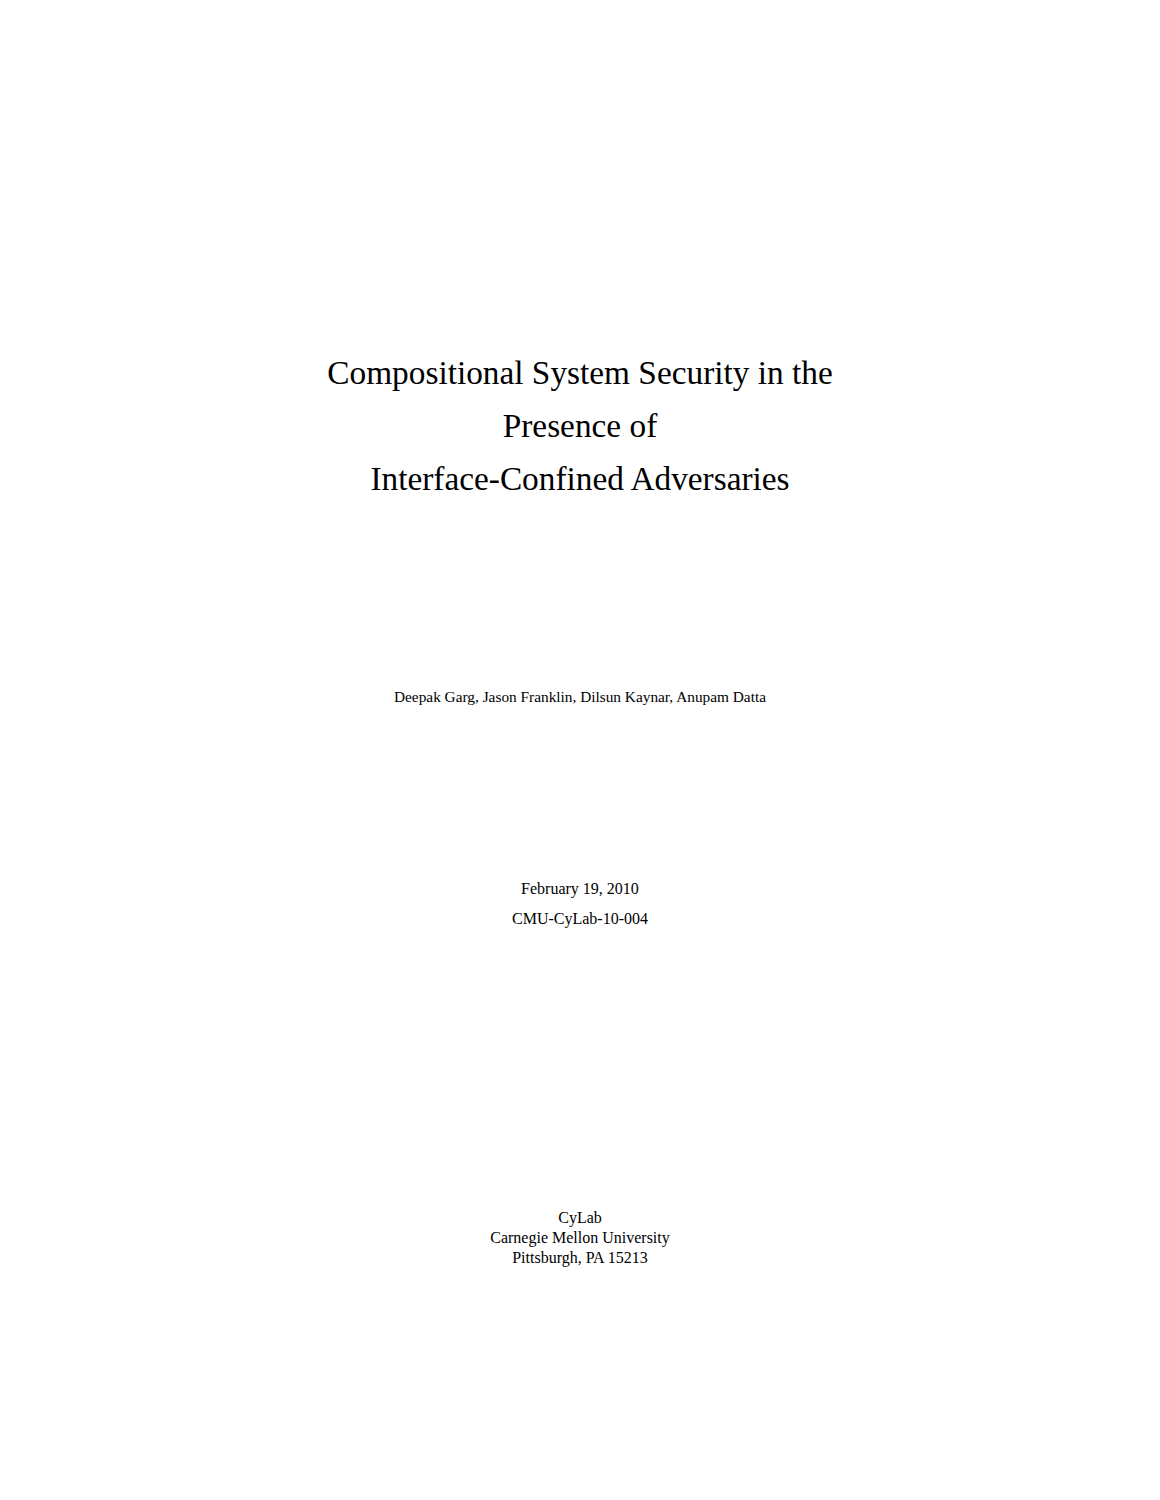Compositional System Security in the Presence of
Interface-Confined Adversaries
Deepak Garg, Jason Franklin, Dilsun Kaynar, Anupam Datta
February 19, 2010
CMU-CyLab-10-004
CyLab
Carnegie Mellon University
Pittsburgh, PA 15213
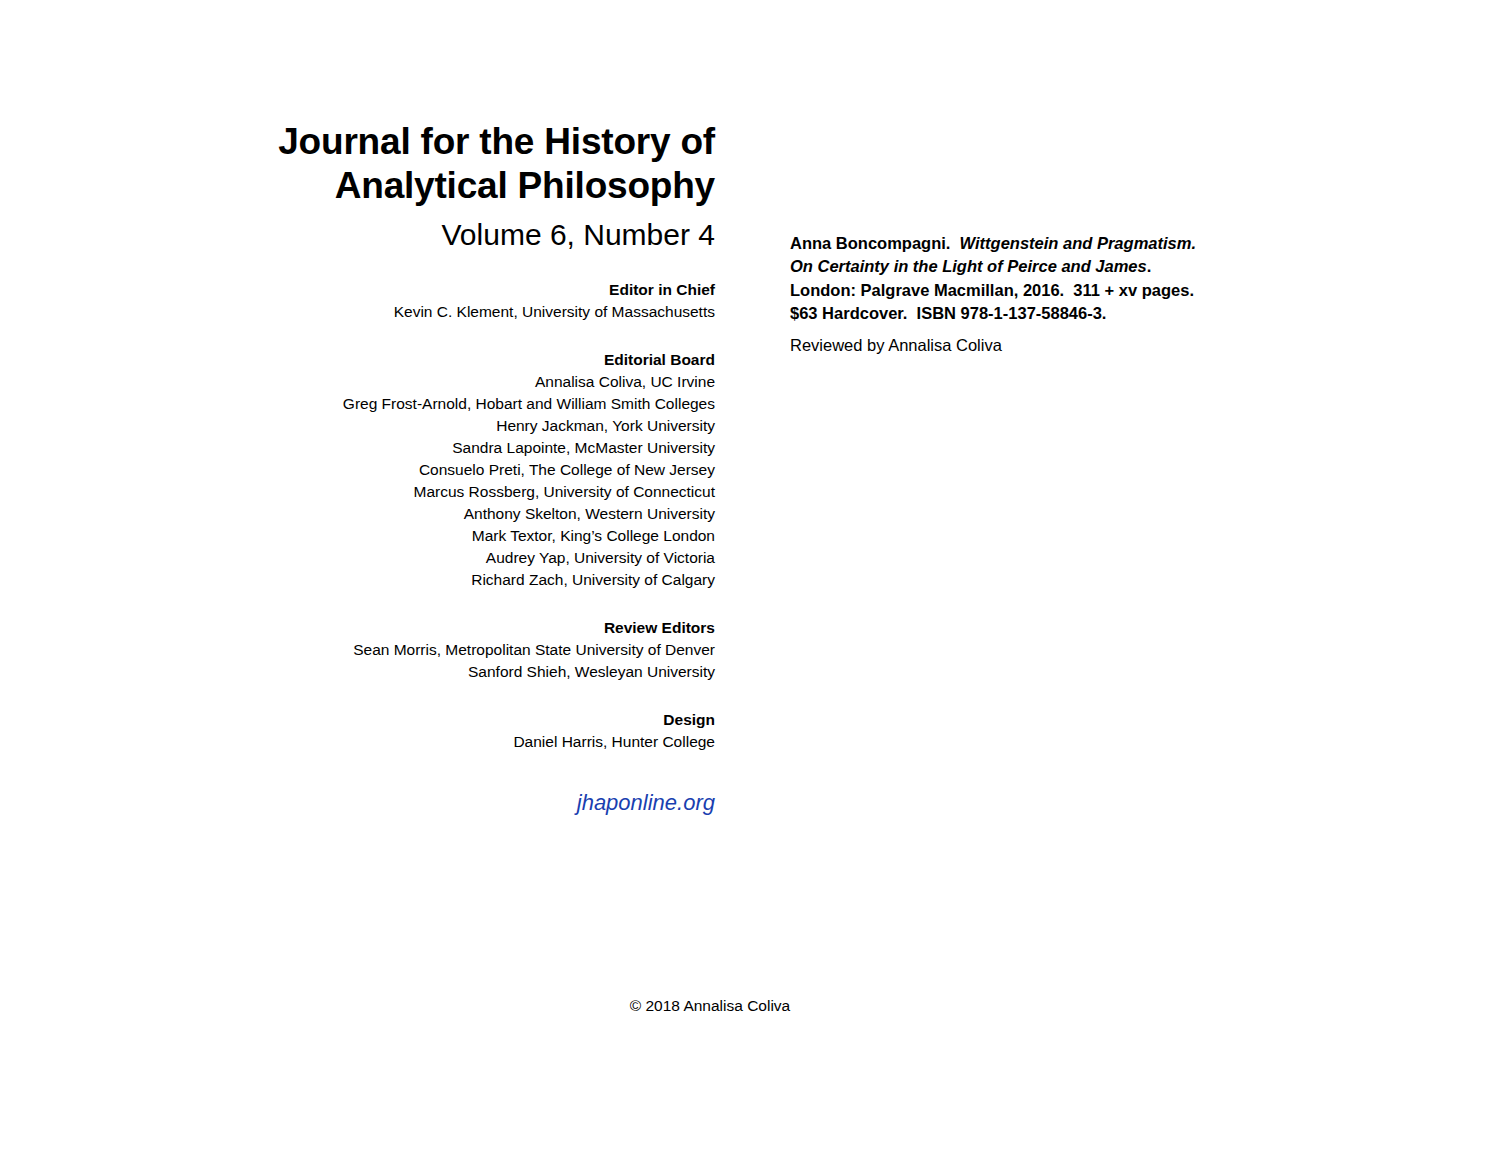Journal for the History of
Analytical Philosophy
Volume 6, Number 4
Editor in Chief
Kevin C. Klement, University of Massachusetts
Editorial Board
Annalisa Coliva, UC Irvine
Greg Frost-Arnold, Hobart and William Smith Colleges
Henry Jackman, York University
Sandra Lapointe, McMaster University
Consuelo Preti, The College of New Jersey
Marcus Rossberg, University of Connecticut
Anthony Skelton, Western University
Mark Textor, King’s College London
Audrey Yap, University of Victoria
Richard Zach, University of Calgary
Review Editors
Sean Morris, Metropolitan State University of Denver
Sanford Shieh, Wesleyan University
Design
Daniel Harris, Hunter College
jhaponline.org
Anna Boncompagni. Wittgenstein and Pragmatism.
On Certainty in the Light of Peirce and James.
London: Palgrave Macmillan, 2016. 311 + xv pages.
$63 Hardcover. ISBN 978-1-137-58846-3.
Reviewed by Annalisa Coliva
© 2018 Annalisa Coliva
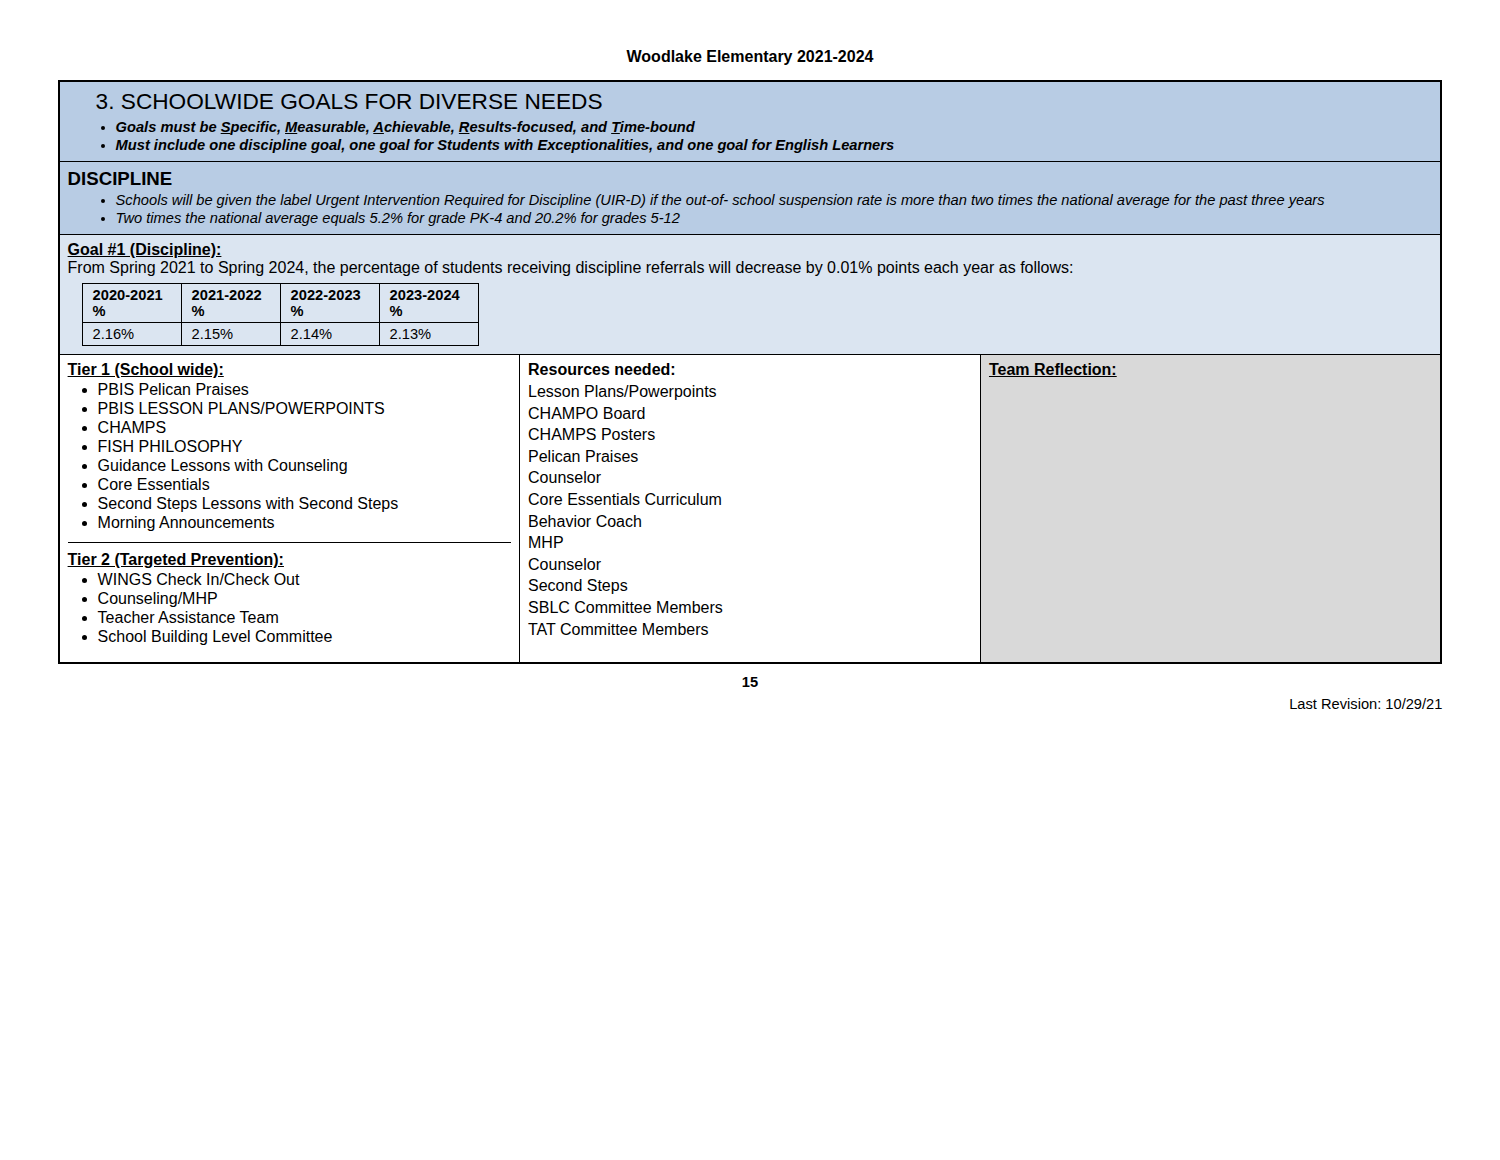Woodlake Elementary 2021-2024
| 3. SCHOOLWIDE GOALS FOR DIVERSE NEEDS Goals must be S pecific, M easurable, A chievable, R esults-focused, and T ime-bound Must include one discipline goal, one goal for Students with Exceptionalities, and one goal for English Learners |
| DISCIPLINE Schools will be given the label Urgent Intervention Required for Discipline (UIR-D) if the out-of- school suspension rate is more than two times the national average for the past three years Two times the national average equals 5.2% for grade PK-4 and 20.2% for grades 5-12 |
| Goal #1 (Discipline): From Spring 2021 to Spring 2024, the percentage of students receiving discipline referrals will decrease by 0.01% points each year as follows: / 2020-2021 % / 2021-2022 % / 2022-2023 % / 2023-2024 % / / 2.16% / 2.15% / 2.14% / 2.13% / |
| Tier 1 (School wide): PBIS Pelican Praises PBIS LESSON PLANS/POWERPOINTS CHAMPS FISH PHILOSOPHY Guidance Lessons with Counseling Core Essentials Second Steps Lessons with Second Steps Morning Announcements Tier 2 (Targeted Prevention): WINGS Check In/Check Out Counseling/MHP Teacher Assistance Team School Building Level Committee | Resources needed: Lesson Plans/Powerpoints CHAMPO Board CHAMPS Posters Pelican Praises Counselor Core Essentials Curriculum Behavior Coach MHP Counselor Second Steps SBLC Committee Members TAT Committee Members | Team Reflection: |
15
Last Revision: 10/29/21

## WHAT YOU HAVE TO DO
Repeat the material above verbatim, with no pictures in the output.

## RESPONSE FOR THIS EXERCISE
Compositional System Security in the Presence of
Interface-Confined Adversaries
Deepak Garg, Jason Franklin, Dilsun Kaynar, Anupam Datta
February 19, 2010
CMU-CyLab-10-004
CyLab
Carnegie Mellon University
Pittsburgh, PA 15213
Journal for the History of
Analytical Philosophy
Volume 6, Number 4
Editor in Chief
Kevin C. Klement, University of Massachusetts
Editorial Board
Annalisa Coliva, UC Irvine
Greg Frost-Arnold, Hobart and William Smith Colleges
Henry Jackman, York University
Sandra Lapointe, McMaster University
Consuelo Preti, The College of New Jersey
Marcus Rossberg, University of Connecticut
Anthony Skelton, Western University
Mark Textor, King’s College London
Audrey Yap, University of Victoria
Richard Zach, University of Calgary
Review Editors
Sean Morris, Metropolitan State University of Denver
Sanford Shieh, Wesleyan University
Design
Daniel Harris, Hunter College
jhaponline.org
Anna Boncompagni. Wittgenstein and Pragmatism.
On Certainty in the Light of Peirce and James.
London: Palgrave Macmillan, 2016. 311 + xv pages.
$63 Hardcover. ISBN 978-1-137-58846-3.
Reviewed by Annalisa Coliva
© 2018 Annalisa Coliva
Woodlake Elementary 2021-2024
| 3. SCHOOLWIDE GOALS FOR DIVERSE NEEDS Goals must be S pecific, M easurable, A chievable, R esults-focused, and T ime-bound Must include one discipline goal, one goal for Students with Exceptionalities, and one goal for English Learners |
| DISCIPLINE Schools will be given the label Urgent Intervention Required for Discipline (UIR-D) if the out-of- school suspension rate is more than two times the national average for the past three years Two times the national average equals 5.2% for grade PK-4 and 20.2% for grades 5-12 |
| Goal #1 (Discipline): From Spring 2021 to Spring 2024, the percentage of students receiving discipline referrals will decrease by 0.01% points each year as follows: / 2020-2021 % / 2021-2022 % / 2022-2023 % / 2023-2024 % / / 2.16% / 2.15% / 2.14% / 2.13% / |
| Tier 1 (School wide): PBIS Pelican Praises PBIS LESSON PLANS/POWERPOINTS CHAMPS FISH PHILOSOPHY Guidance Lessons with Counseling Core Essentials Second Steps Lessons with Second Steps Morning Announcements Tier 2 (Targeted Prevention): WINGS Check In/Check Out Counseling/MHP Teacher Assistance Team School Building Level Committee | Resources needed: Lesson Plans/Powerpoints CHAMPO Board CHAMPS Posters Pelican Praises Counselor Core Essentials Curriculum Behavior Coach MHP Counselor Second Steps SBLC Committee Members TAT Committee Members | Team Reflection: |
15
Last Revision: 10/29/21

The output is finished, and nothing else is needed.